**Trecho da página**.
--*--
Quanto à Elisa da Parreira, depois de seis meses de luto e sem receber qualquer aceno do amado, casou-se novamente e tornou-se a Senhora Torres Nogueira. Como o casal permaneceu na mesma casa, em Arroios, Matias, tão logo soube do novo casório, voltou para Lisboa e retomou o doce ofício de cortejar a vizinha a média distância:

[…] em Outubro, como o Torres Nogueira continuava a vindimar em Carcavelos, o José Matias, para contemplar o terraço da Parreira, já abria de novo as vidraças, larga e extaticamente!

QUEIRÓS, José Maria Eça de. Contos. [Edição Crítica das Obras de Eça de Queirós].
Lisboa: Imprensa Nacional – Casa da Moeda, 2009, p. 377.

Embora parecesse que tudo voltara ao que era dantes, José Matias e Elisa já não eram os mesmos. A jovem viúva seguiu o caminho que aliava posição social e os prazeres de cama e mesa. Ao contrário do primeiro marido – que, por ser bem mais velho, ostentava um perfil paternal – ela encontrou, dessa vez, um homem viril para desposá-la. Quando José Matias percebeu as novas regras de conjugalidade entre Elisa e o esposo, viu maculada a imagem da santa que, até então adorara, sem reservas. A preservação de corpo e espírito que Matias devotara a sua deusa por uma década finalmente cessou. Passou a frequentar locais de reputação duvidosa, deixando entrever que não era só a paisagem urbana que mudava de rosto; ele próprio se desfigurava. O amor por Elisa, que em tantos momentos o enlevara, tornou-se um fado e José Matias, sujeito atormentado, passou a exibir de forma veemente a sua frustração, para o estupor da conservadora sociedade lisboeta:
Desesperadamente, durante um ano, remexeu, aturdiu, escandalizou Lisboa! São desse tempo algumas das suas extravagâncias lendárias… Conhece a da ceia? Uma ceia oferecida a trinta ou quarenta mulheres das mais torpes e das mais sujas, apanhadas pelas negras vielas do Bairro Alto e da Mouraria, que depois mandou montar em burros, e gravemente, melancolicamente, posto na frente, sobre um grande cavalo branco, com um imenso chicote, conduziu aos altos da Graça, para saudar a aparição do sol!
--*--
**Material fornecido**.
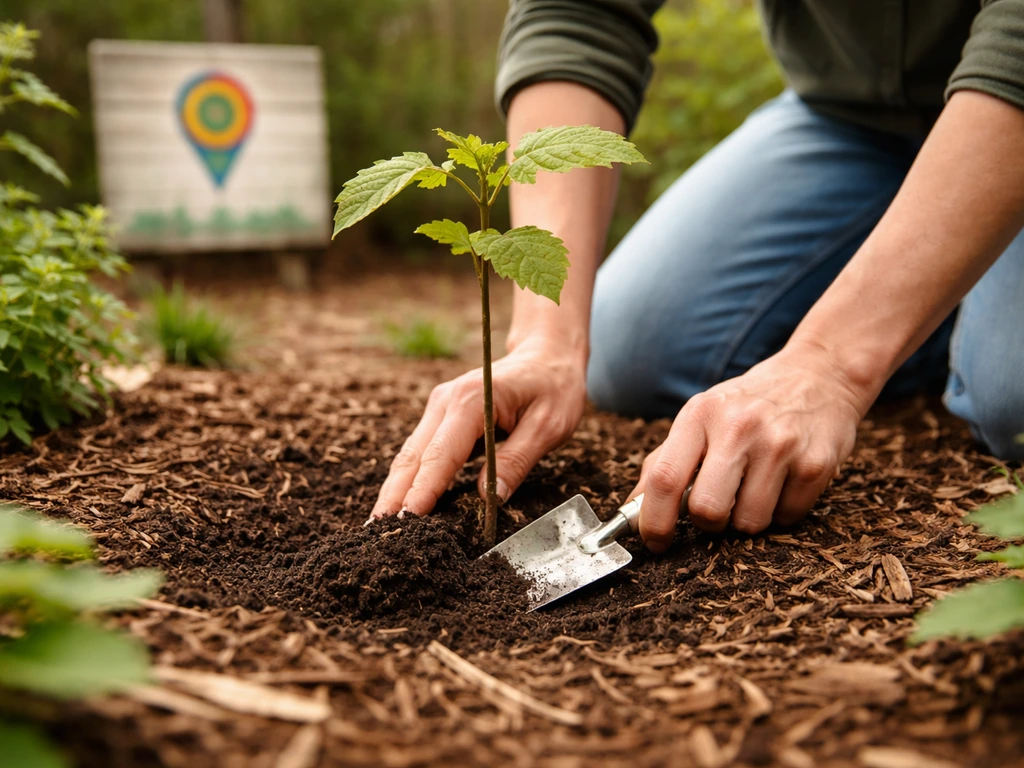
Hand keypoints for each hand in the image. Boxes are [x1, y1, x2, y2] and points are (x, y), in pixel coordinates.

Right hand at [371, 337, 587, 517]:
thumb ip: (517, 460)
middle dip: (394, 495)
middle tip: (376, 532)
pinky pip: (421, 451)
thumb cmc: (553, 388)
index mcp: (472, 401)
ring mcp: (439, 407)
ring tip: (380, 525)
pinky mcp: (441, 417)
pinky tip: (401, 504)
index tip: (406, 520)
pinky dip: (409, 478)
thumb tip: (491, 497)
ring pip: (410, 454)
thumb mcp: (549, 426)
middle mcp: (446, 401)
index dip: (422, 490)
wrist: (546, 356)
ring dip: (395, 489)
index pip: (440, 454)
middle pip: (412, 456)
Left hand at [631, 343, 869, 550]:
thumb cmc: (748, 404)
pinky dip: (781, 512)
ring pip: (749, 523)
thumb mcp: (701, 417)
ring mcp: (780, 446)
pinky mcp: (815, 465)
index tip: (656, 541)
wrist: (820, 375)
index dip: (654, 521)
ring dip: (747, 519)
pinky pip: (786, 519)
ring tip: (754, 486)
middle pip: (707, 510)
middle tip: (717, 508)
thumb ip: (664, 460)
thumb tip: (634, 510)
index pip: (664, 479)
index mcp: (699, 415)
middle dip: (708, 523)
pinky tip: (783, 481)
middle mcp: (739, 427)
--*--
**Tarefas a realizar**.
- A) Responda com base no trecho sobre José Matias:
(i) Em que bairro o casal Torres Nogueira permaneceu morando?
(ii) Onde Torres Nogueira continuava a vindimar em outubro?
(iii) Durante quanto tempo José Matias remexeu, aturdiu e escandalizou Lisboa?
- B) Liste todos os nomes de lugares que aparecem no trecho sobre José Matias, sem repetir nenhum.

**Soluções das tarefas**.
- A)
(i) Em Arroios.
(ii) Em Carcavelos.
(iii) Durante um ano.

- B) Arroios, Lisboa, Carcavelos, Bairro Alto, Mouraria, Graça